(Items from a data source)

((

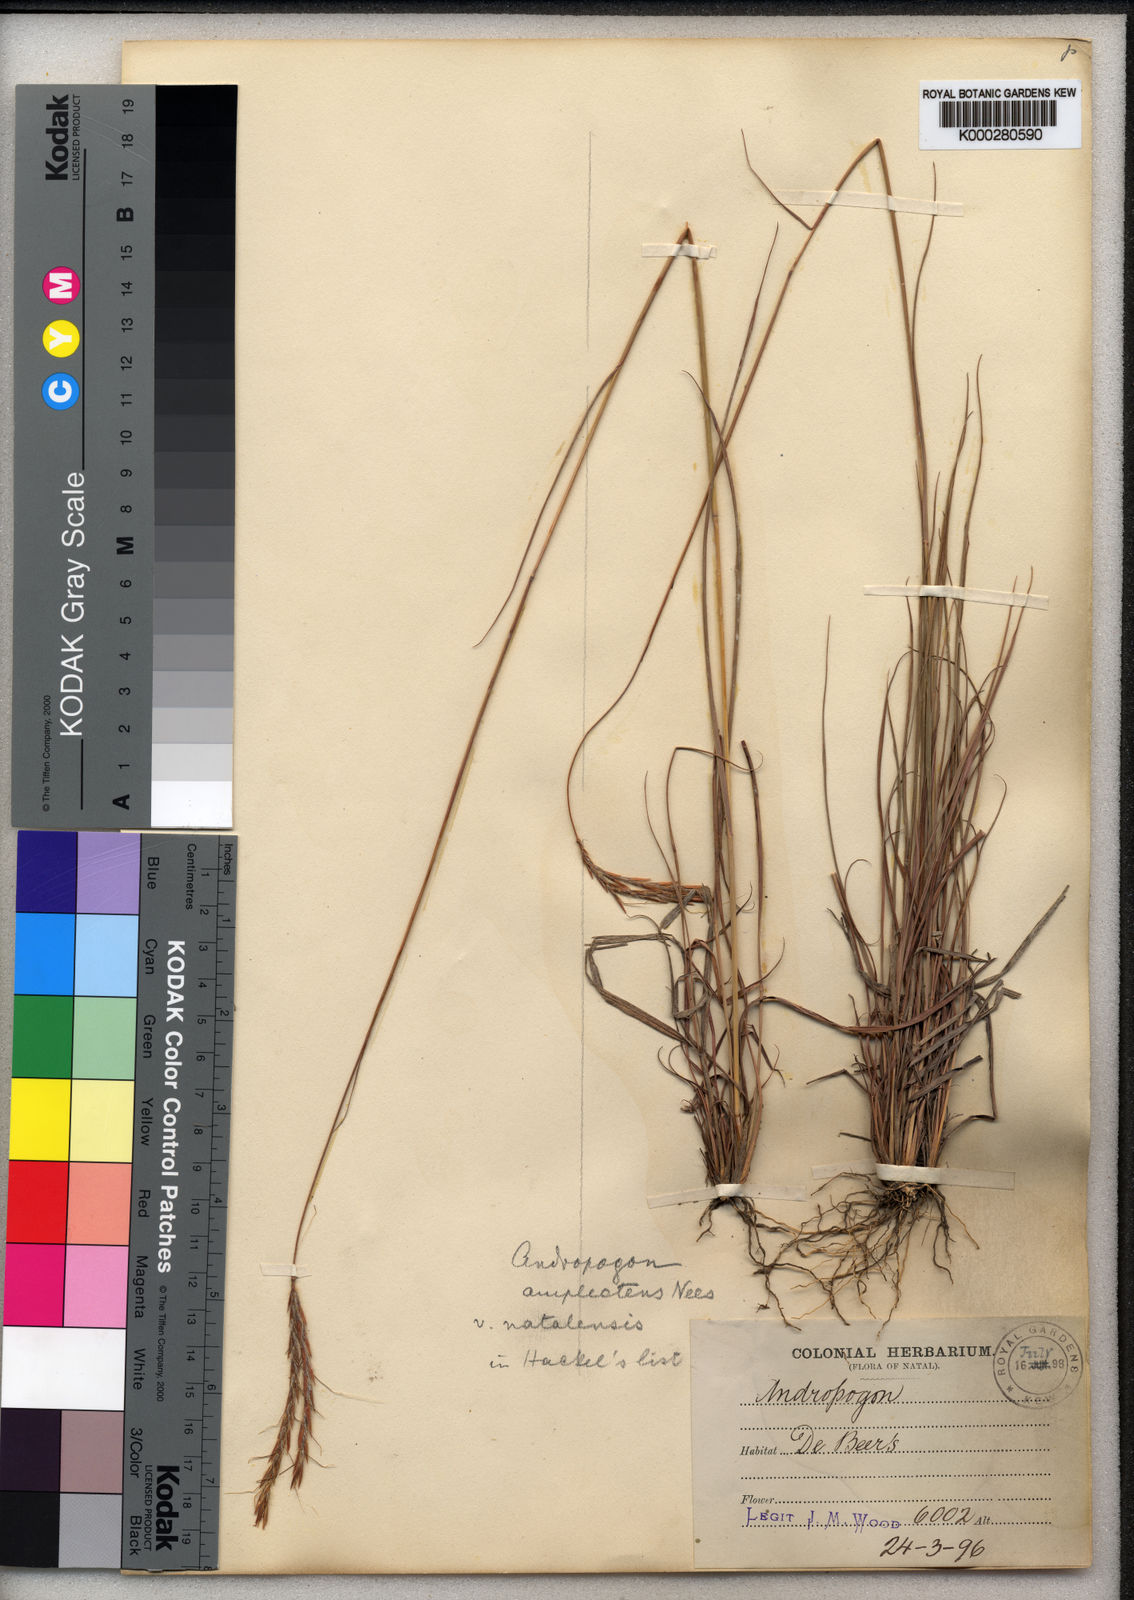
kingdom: Plantae
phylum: Tracheophyta
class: Liliopsida
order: Poales
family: Poaceae
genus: Diheteropogon
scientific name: Diheteropogon amplectens
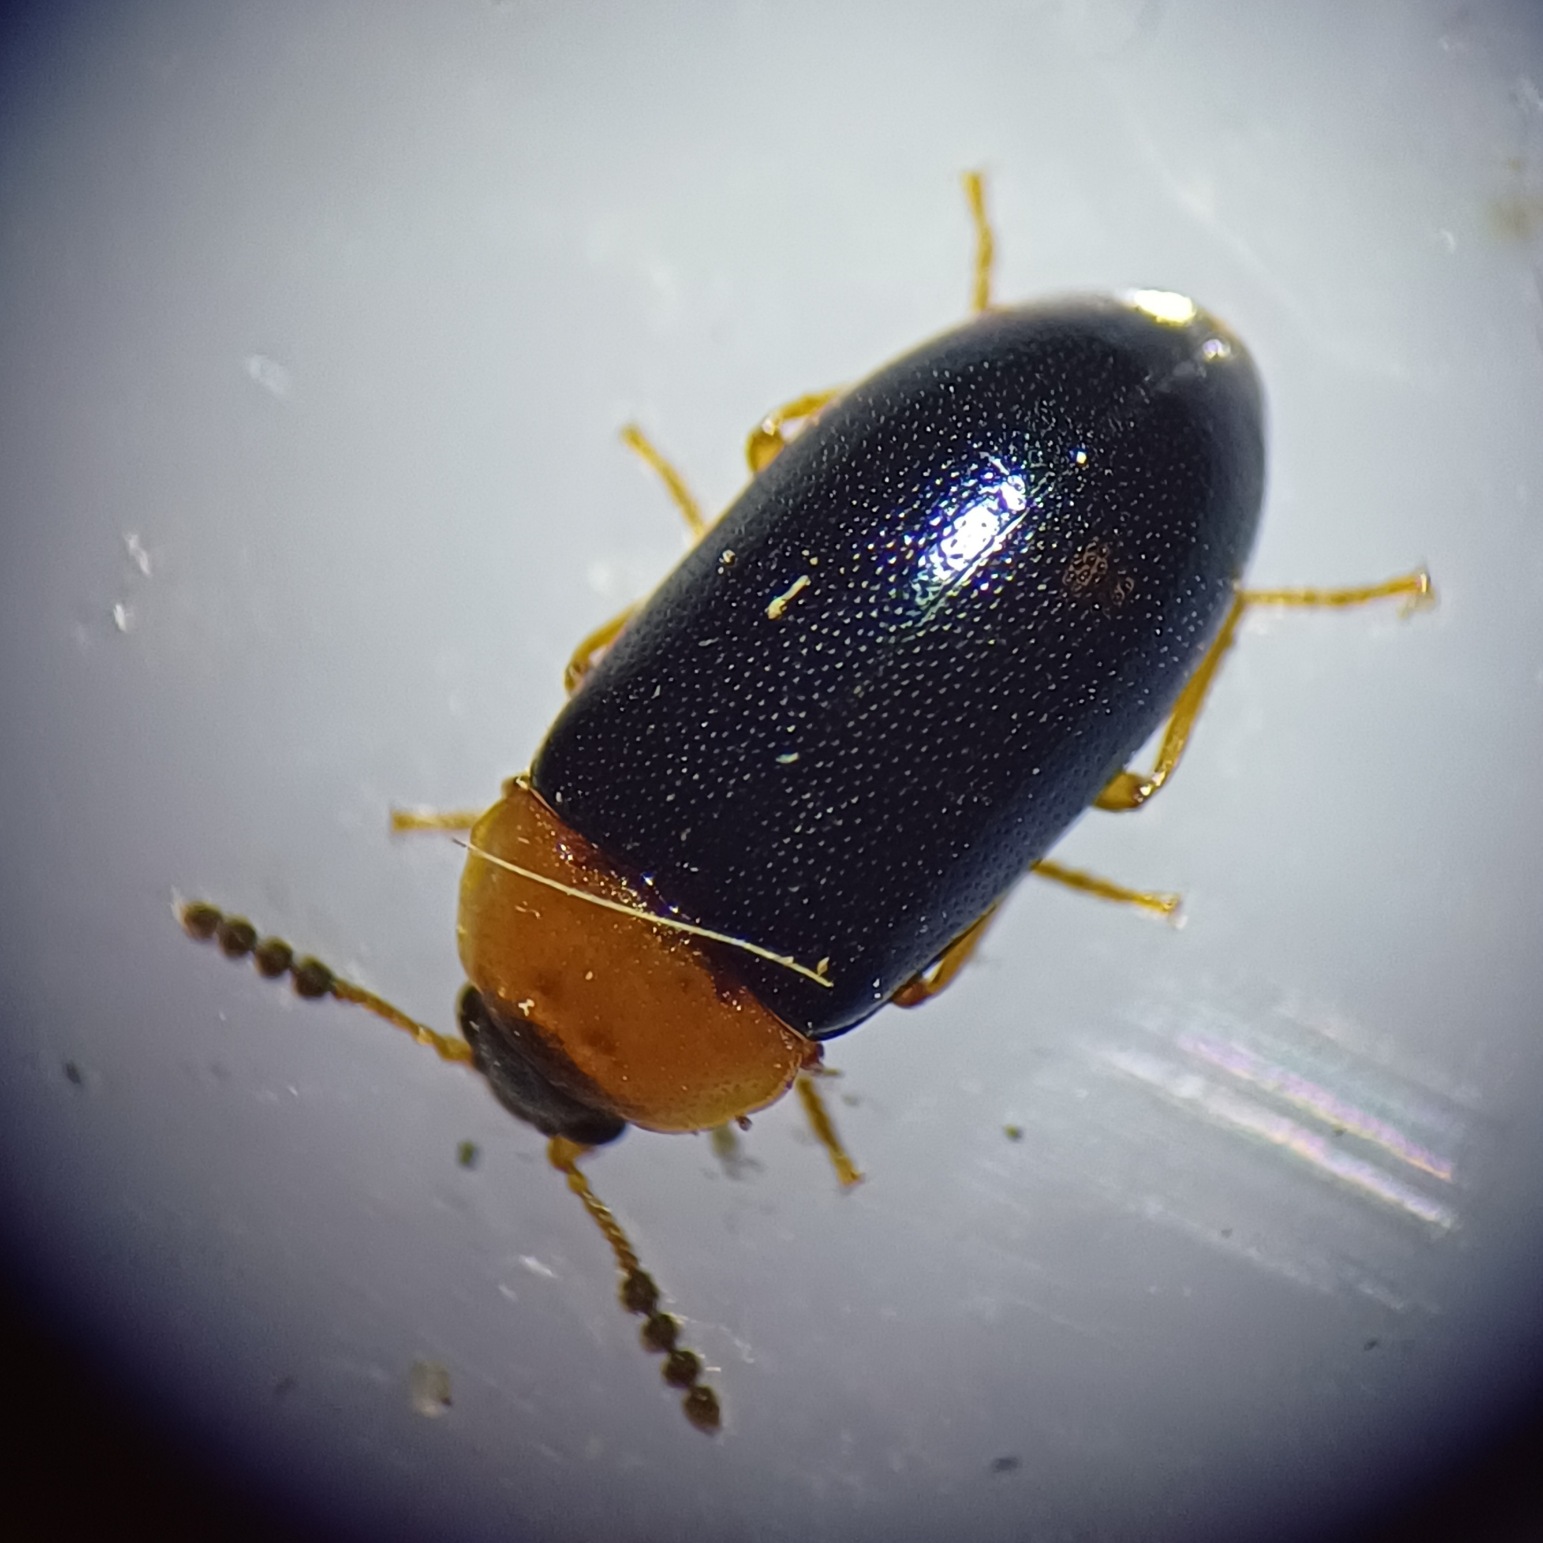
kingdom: Animalia
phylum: Arthropoda
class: Insecta
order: Coleoptera
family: Tetratomidae
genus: Tetratoma
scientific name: Tetratoma fungorum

))

Written problem » Put the lines of the items above into a JSON list of strings, one string per line, starting at the line containing "phylum: Tracheophyta" and running through the end of the items, with both ends included. Leave out any picture lines.

Answer in full »
[
  "phylum: Tracheophyta",
  "class: Liliopsida",
  "order: Poales",
  "family: Poaceae",
  "genus: Diheteropogon",
  "scientific name: Diheteropogon amplectens",
  "kingdom: Animalia",
  "phylum: Arthropoda",
  "class: Insecta",
  "order: Coleoptera",
  "family: Tetratomidae",
  "genus: Tetratoma",
  "scientific name: Tetratoma fungorum"
]